Perfect. Now expand that first part out by distributing the 2. Then collect like terms.

Answer 8

4W+2+2W=56

Answer 9

right on. Now collect all the W terms on the left and the constant terms on the right.

Answer 10

2W=56

Answer 11

Oops, not quite. You had 4W + 2 + 2W = 56, that was right.
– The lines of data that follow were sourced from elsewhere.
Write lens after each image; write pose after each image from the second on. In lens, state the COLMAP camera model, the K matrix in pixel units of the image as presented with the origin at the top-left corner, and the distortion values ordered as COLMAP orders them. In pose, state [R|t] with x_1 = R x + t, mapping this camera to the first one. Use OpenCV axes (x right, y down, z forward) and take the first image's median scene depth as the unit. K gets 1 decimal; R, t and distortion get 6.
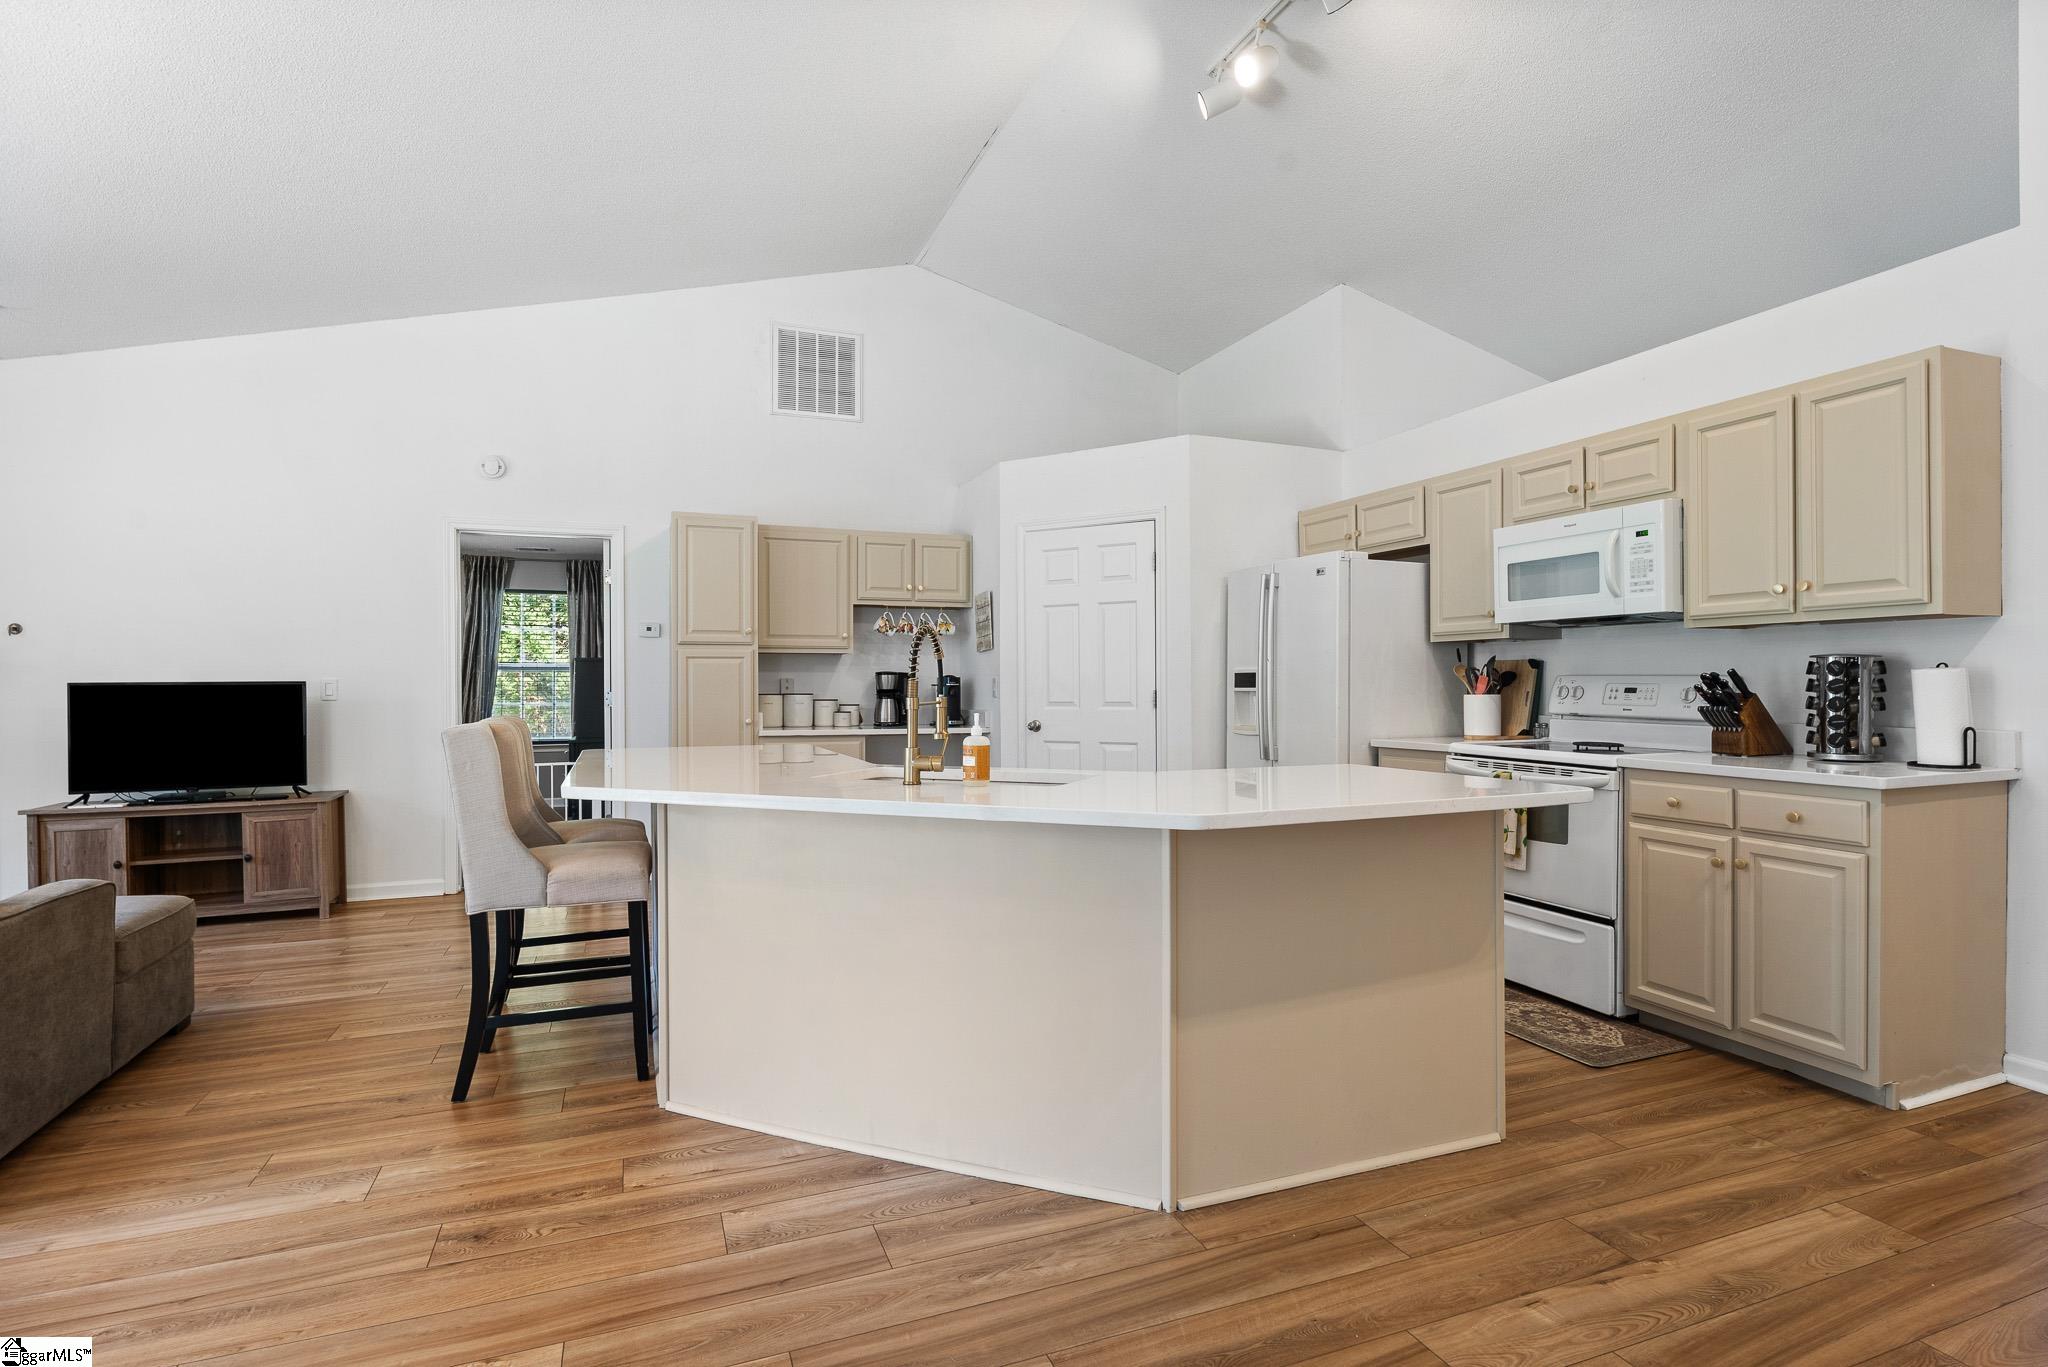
lens RADIAL K [[1012.4, 0, 1026.8], [0, 1012.4, 690.1], [0, 0, 1]] dist [0.001140, -0.001696]
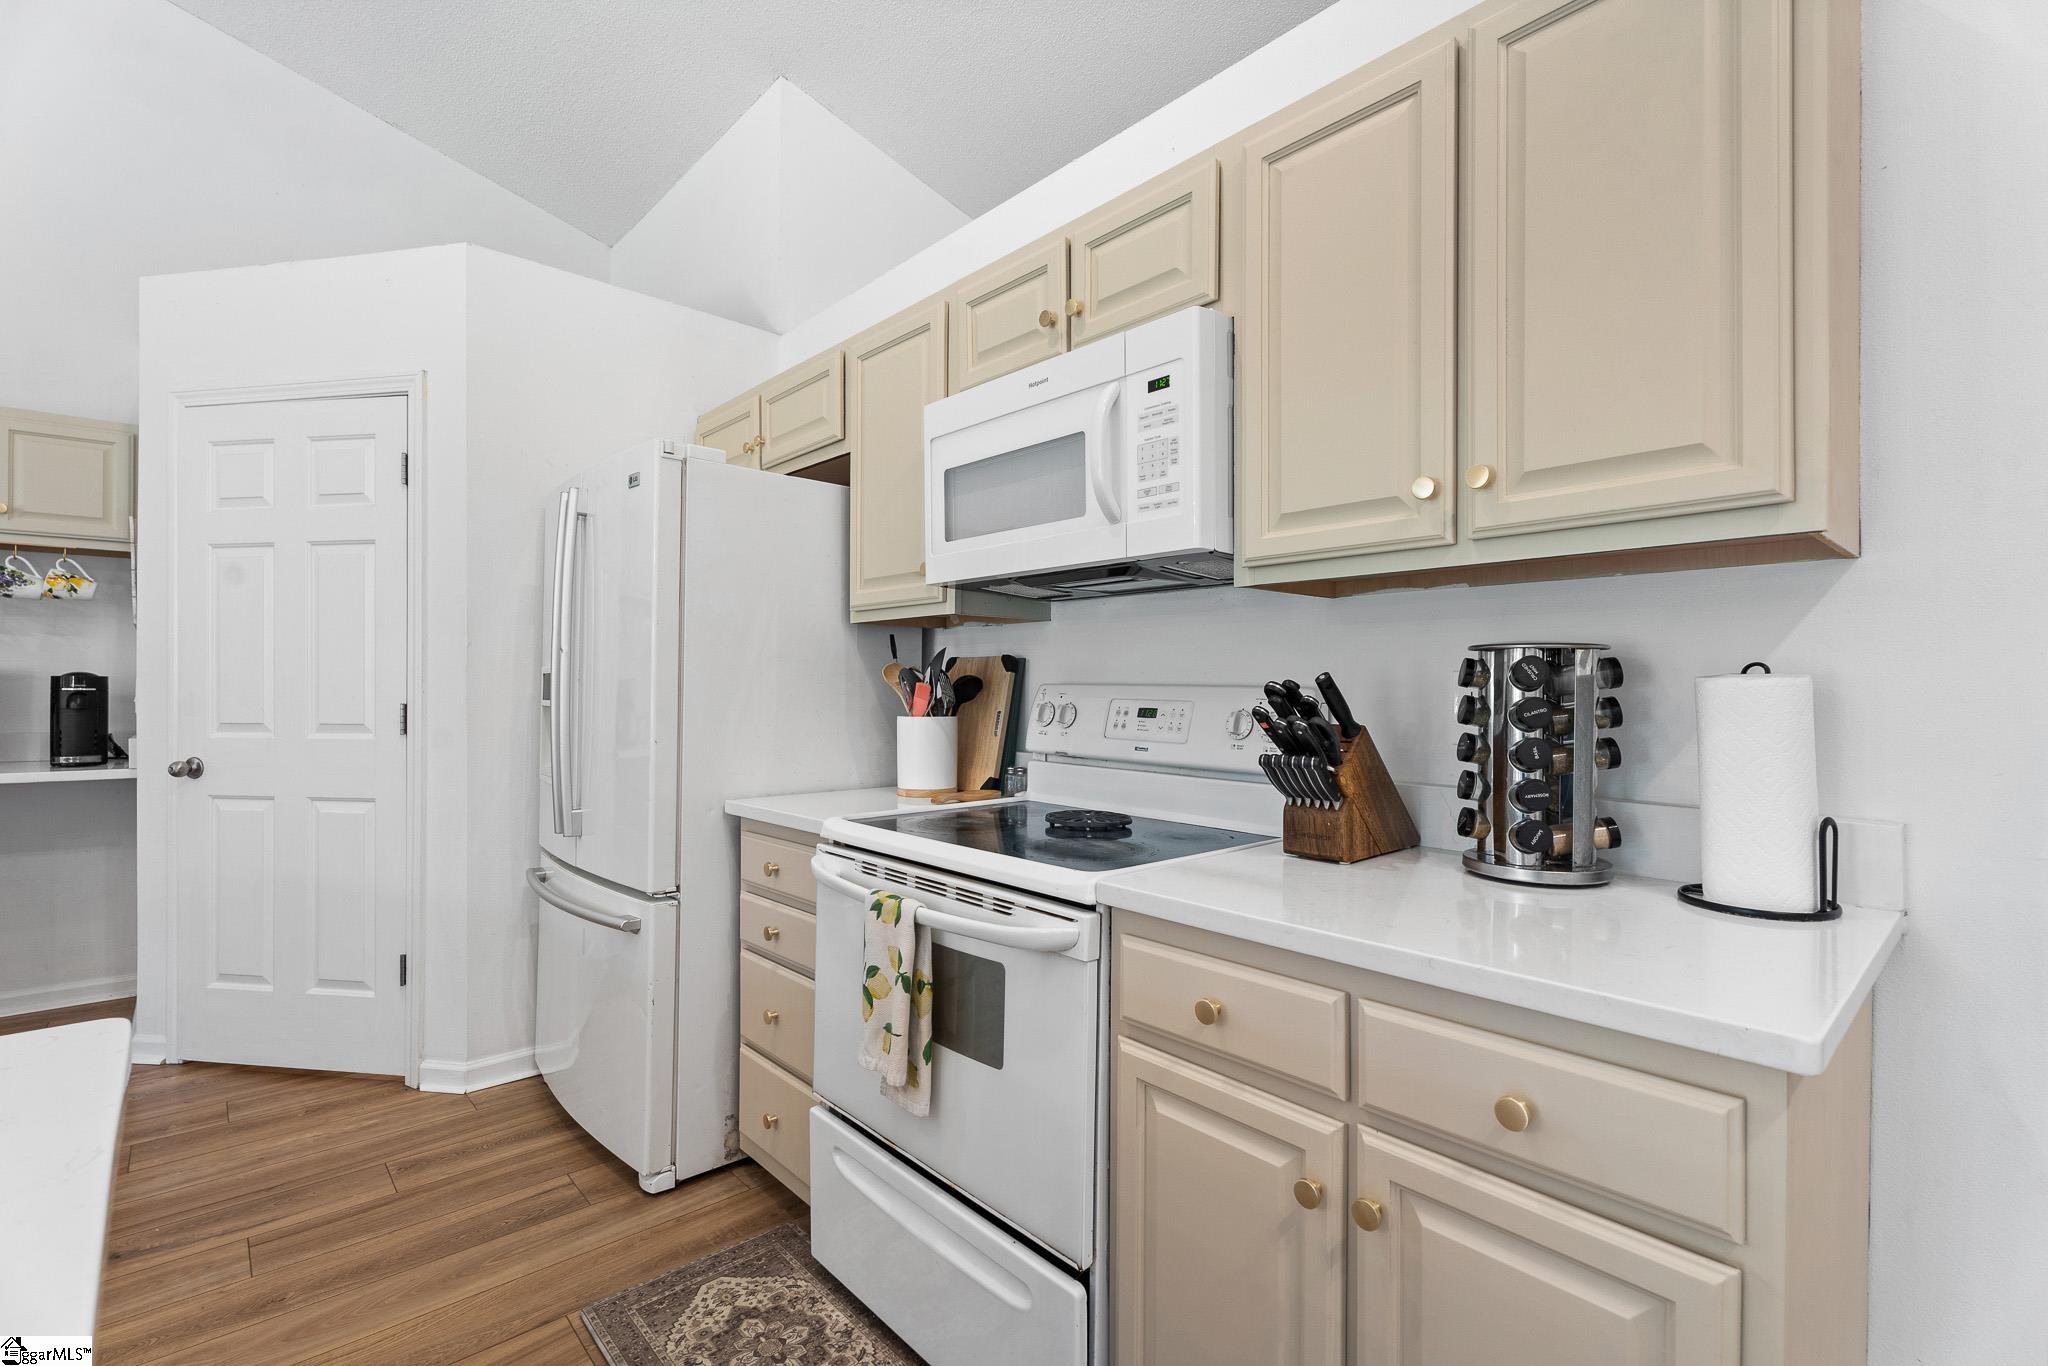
lens RADIAL K [[922.7, 0, 1026.7], [0, 922.7, 698.2], [0, 0, 1]] dist [0.004331, 0.000312]
pose [[0.935545, 0.004450, 0.353180, 0.343373], [-0.005977, 0.999977, 0.003231, -0.008275], [-0.353157, -0.005133, 0.935550, 0.532552]]
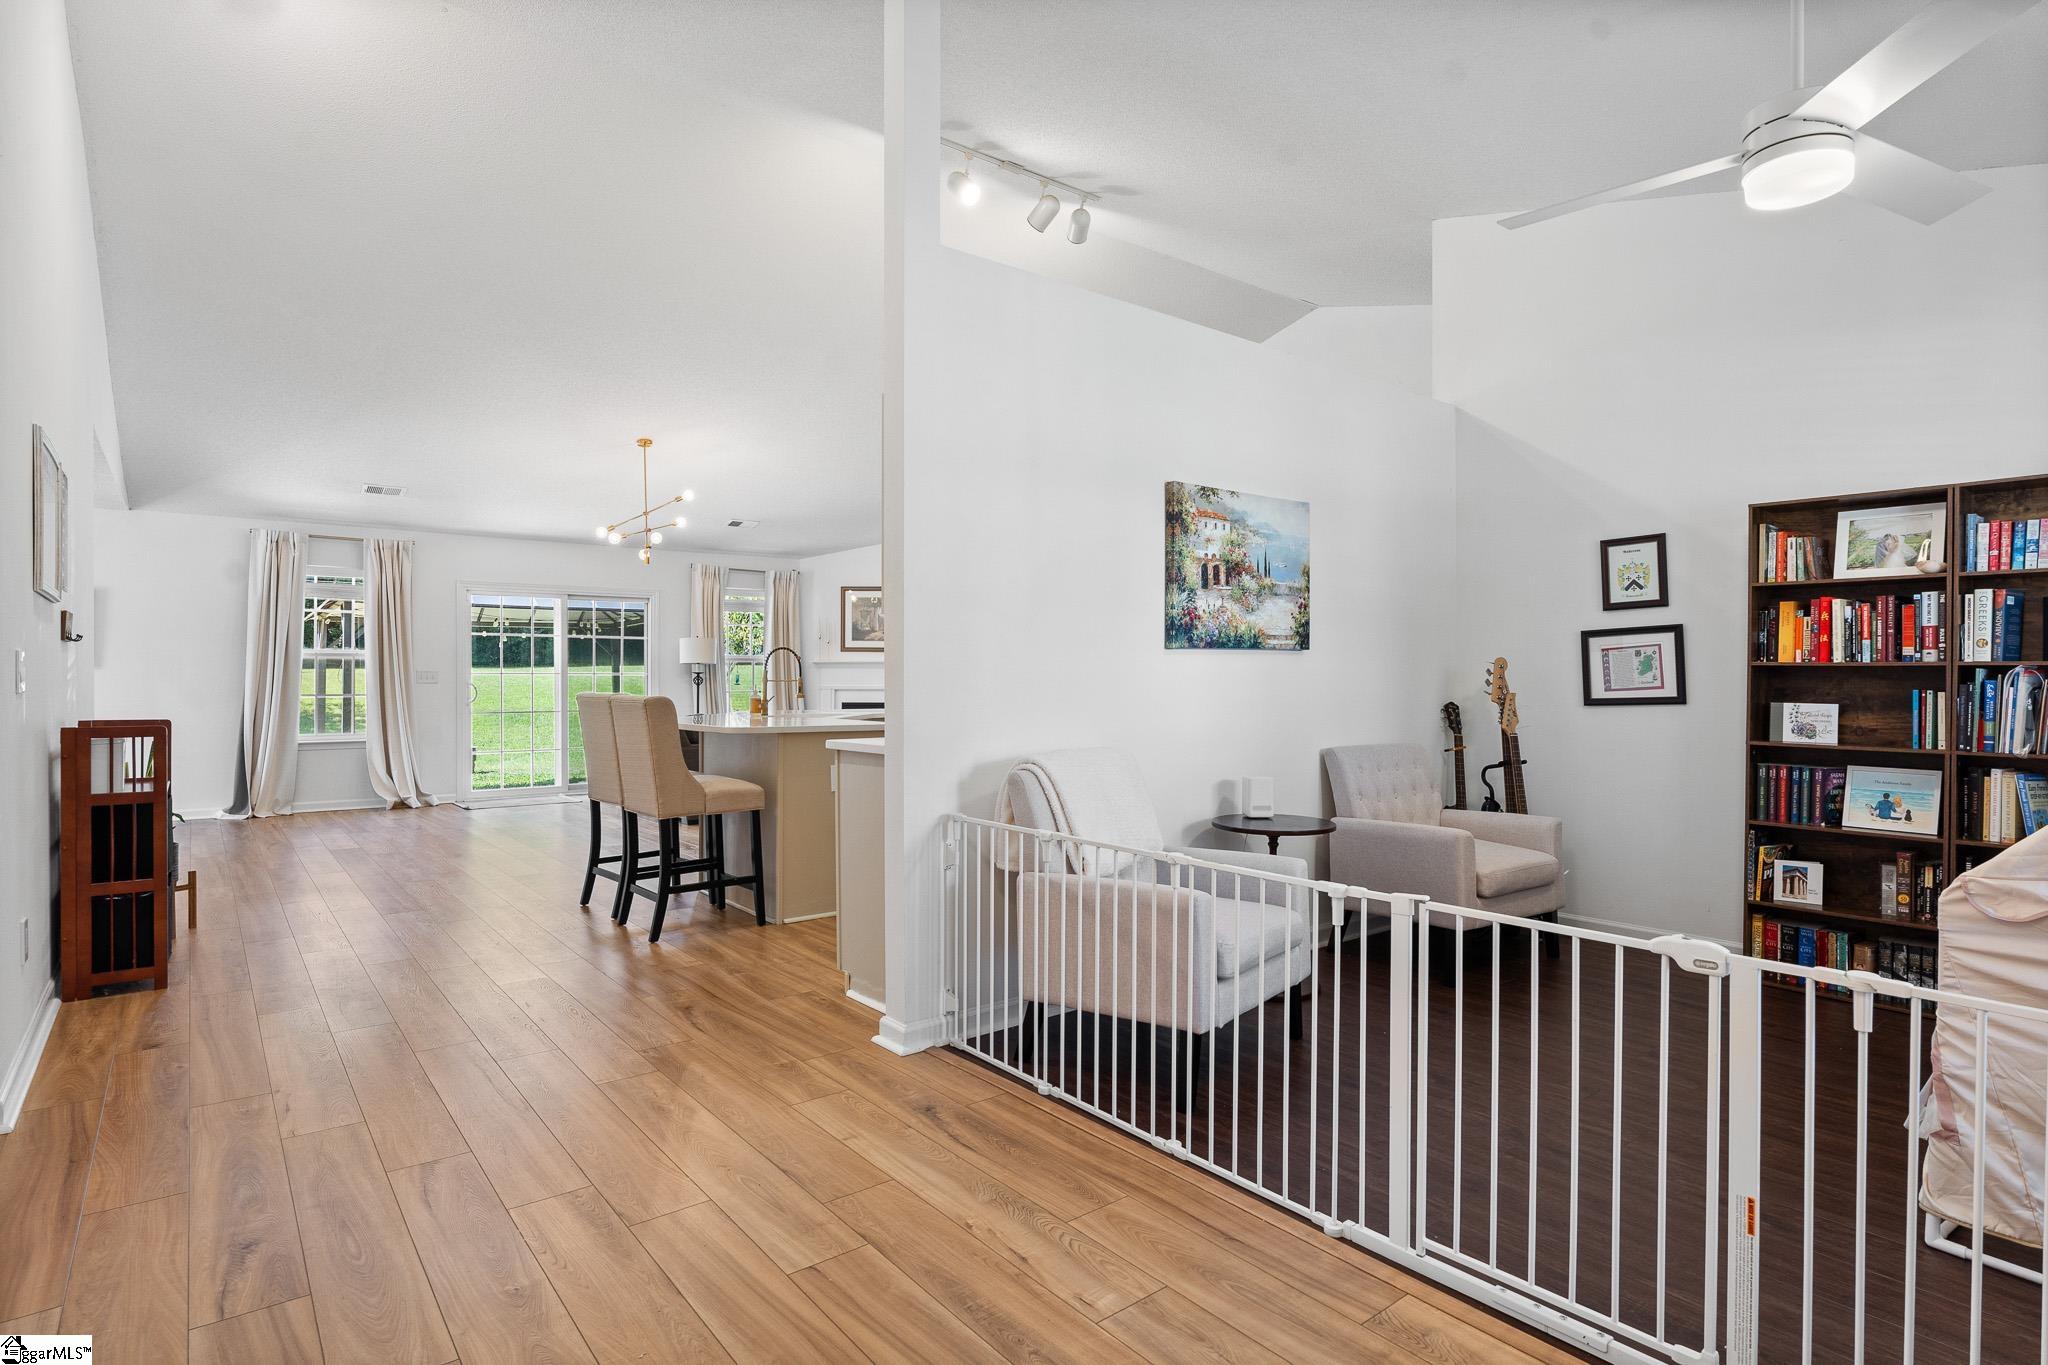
lens RADIAL K [[1042.4, 0, 1024.4], [0, 1042.4, 687.9], [0, 0, 1]] dist [-0.002917, 0.000906]
pose [[0.296326, 0.013983, -0.954985, 1.446285], [-0.007652, 0.999895, 0.012266, -0.002348], [0.955056, 0.003673, 0.296402, 0.530641]]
What do you get when you collect the W terms together? i.e. 4W + 2W?

Answer 12

4W=56

Answer 13

Let me write it again in a way that makes it look a little easier:
4W + 2 + 2W = 56
is the same as
4W + 2W + 2 = 56

Can you combine the 4W and 2W together?

Answer 14

Pretend W is actually the word "marble". Add 4 marbles and 2 marbles.

Answer 15

ok now you just lost me

Answer 16

You understand how we got to 4W + 2W + 2 = 56, right?

Answer 17

yes

Answer 18

W=9

Answer 19

OK, so now we combine the "W" terms together -- that is, the terms that have a W in them.

Answer 20

Oops, yep, you skipped ahead - that's great! w = 9. Now substitute w=9 into either of the two equations you started with in order to find L.

Answer 21

L=2(9)+1

Answer 22

Now just solve for L.

Answer 23

L=19

Answer 24

you got it. you have the solution!